In the area of AI development, rather than regulation, the release of DeepSeek’s R1 highlighted the potential opportunities available to a middle power like Australia in embracing such efficiency gains while, as a trusted ally, having unfettered access to high-end GPUs. Beyond the potential for entrepreneurial and economic growth, the continued demand for semiconductor chips has made Australia’s critical minerals — a noted area of interest for the Trump administration — an important asset to its future economy.

What to watch moving ahead

With early moves from the Trump administration on technology policy offering mixed results for Australia, looking to future announcements suggests important markers that will set out the White House’s strategic vision.

Mobile phone interface of various AI products, including DeepSeek, ChatGPT and Google Gemini.
In the medium term, the White House's Office of Technology and Science Policy will also release the AI Action Plan, likely to set out definitive strategic direction and tangible policy goals for the administration.

With the Biden-era Diffusion of AI Framework — an effort to regulate semiconductor trip transactions across the globe – now formally rescinded, a lot of focus will be on what the Trump administration chooses to do next. In the medium term, the White House's Office of Technology and Science Policy will also release the AI Action Plan, likely to set out definitive strategic direction and tangible policy goals for the administration. Finally, upcoming meetings for the Quad (hosted by India) and AUKUS will also be key opportunities for alignment in minilateral and trilateral relations with the United States.

While some of the specifics in the new administration’s technology policy remain opaque, clear markers are already emerging that offer important clarifying direction for Australia in regard to both policy and potential opportunities — across AI, critical minerals, minilateral forums and dual-use technologies under AUKUS Pillar II.

What should allies like Australia do about it?

With a new minister in charge of AI and renewed mandate following the May election, Australia has a window to establish a clear-eyed, targeted approach to its technology policy. Persistent effort to build on its existing strengths — including opportunities in critical minerals and technology risk assessments – should remain central, alongside pitching Australia as a trusted, regional hub for AI compute and infrastructure and as a base for research talent to major technology firms.

Complementing these efforts, a clear technology and trade engagement strategy with US states — a form of sub-national diplomacy — will be important. This includes building on the existing MoU with California (itself an economy larger than Australia) and forging greater connections with other centres of US economic influence like New York, and states where AI and technology manufacturing (and Australian critical minerals) are likely to boom, including Arizona and New Mexico.

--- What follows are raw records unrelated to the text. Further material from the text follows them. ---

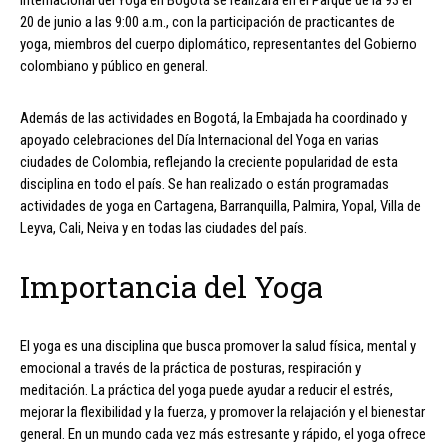
20 de junio a las 9:00 a.m., con la participación de practicantes de
yoga, miembros del cuerpo diplomático, representantes del Gobierno
colombiano y público en general.
Además de las actividades en Bogotá, la Embajada ha coordinado y
apoyado celebraciones del Día Internacional del Yoga en varias
ciudades de Colombia, reflejando la creciente popularidad de esta
disciplina en todo el país. Se han realizado o están programadas
actividades de yoga en Cartagena, Barranquilla, Palmira, Yopal, Villa de
Leyva, Cali, Neiva y en todas las ciudades del país.
Importancia del Yoga
El yoga es una disciplina que busca promover la salud física, mental y
emocional a través de la práctica de posturas, respiración y
meditación. La práctica del yoga puede ayudar a reducir el estrés,
mejorar la flexibilidad y la fuerza, y promover la relajación y el bienestar
general. En un mundo cada vez más estresante y rápido, el yoga ofrece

Collaborative opportunities under both AUKUS Pillar II and the Quad also give Australia particularly important avenues for working with the United States, alongside close allies and partners. AUKUS Pillar II, now three-and-a-half years old, could spur dual-use technological innovation in Australia, with the 31 March launchof the latest AUKUS Innovation Challenge, focused on undersea communications and autonomy. Similarly, the Quad offers the opportunity for Australia and the United States, in partnership with India and Japan, to provide a source of continuity for the region – including on areas of technology policy. As noted during a USSC-hosted Track 1.5 Quad Leadership Dialogue in late 2024, consolidating areas of success by the Quad in technology policy – including standards, 5G telecommunications and subsea cables — and standing up responses to new dynamics in the region are likely to be key priorities.